(Dataset excerpts)

BEGIN

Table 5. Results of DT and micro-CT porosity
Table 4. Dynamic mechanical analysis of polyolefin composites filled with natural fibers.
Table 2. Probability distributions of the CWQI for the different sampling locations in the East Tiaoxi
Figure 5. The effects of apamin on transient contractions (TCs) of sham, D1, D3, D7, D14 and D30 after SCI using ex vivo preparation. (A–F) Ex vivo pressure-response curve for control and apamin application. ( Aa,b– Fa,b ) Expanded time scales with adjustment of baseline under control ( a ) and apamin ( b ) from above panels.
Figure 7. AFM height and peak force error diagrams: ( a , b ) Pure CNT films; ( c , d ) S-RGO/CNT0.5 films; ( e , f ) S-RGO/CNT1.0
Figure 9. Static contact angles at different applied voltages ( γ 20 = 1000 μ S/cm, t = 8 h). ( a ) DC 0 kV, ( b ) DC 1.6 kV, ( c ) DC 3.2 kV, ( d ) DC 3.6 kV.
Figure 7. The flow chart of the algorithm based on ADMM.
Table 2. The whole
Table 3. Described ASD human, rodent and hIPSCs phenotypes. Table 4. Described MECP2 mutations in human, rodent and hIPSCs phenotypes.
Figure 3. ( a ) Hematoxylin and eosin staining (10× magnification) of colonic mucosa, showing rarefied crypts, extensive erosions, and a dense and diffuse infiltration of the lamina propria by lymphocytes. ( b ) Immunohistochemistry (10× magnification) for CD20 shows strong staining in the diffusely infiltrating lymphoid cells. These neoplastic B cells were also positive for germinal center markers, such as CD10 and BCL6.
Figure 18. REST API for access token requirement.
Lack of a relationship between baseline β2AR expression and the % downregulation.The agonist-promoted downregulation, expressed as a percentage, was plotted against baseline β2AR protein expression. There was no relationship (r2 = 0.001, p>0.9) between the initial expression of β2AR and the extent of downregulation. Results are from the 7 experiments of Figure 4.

END

**YOUR ASSIGNMENT**
Select every line of the records holding the string "baseline".

**OUTPUT OF THE TASK**
Figure 5. The effects of apamin on transient contractions (TCs) of sham, D1, D3, D7, D14 and D30 after SCI using ex vivo preparation. (A–F) Ex vivo pressure-response curve for control and apamin application. ( Aa,b– Fa,b ) Expanded time scales with adjustment of baseline under control ( a ) and apamin ( b ) from above panels.
Lack of a relationship between baseline β2AR expression and the % downregulation.The agonist-promoted downregulation, expressed as a percentage, was plotted against baseline β2AR protein expression. There was no relationship (r2 = 0.001, p>0.9) between the initial expression of β2AR and the extent of downregulation. Results are from the 7 experiments of Figure 4.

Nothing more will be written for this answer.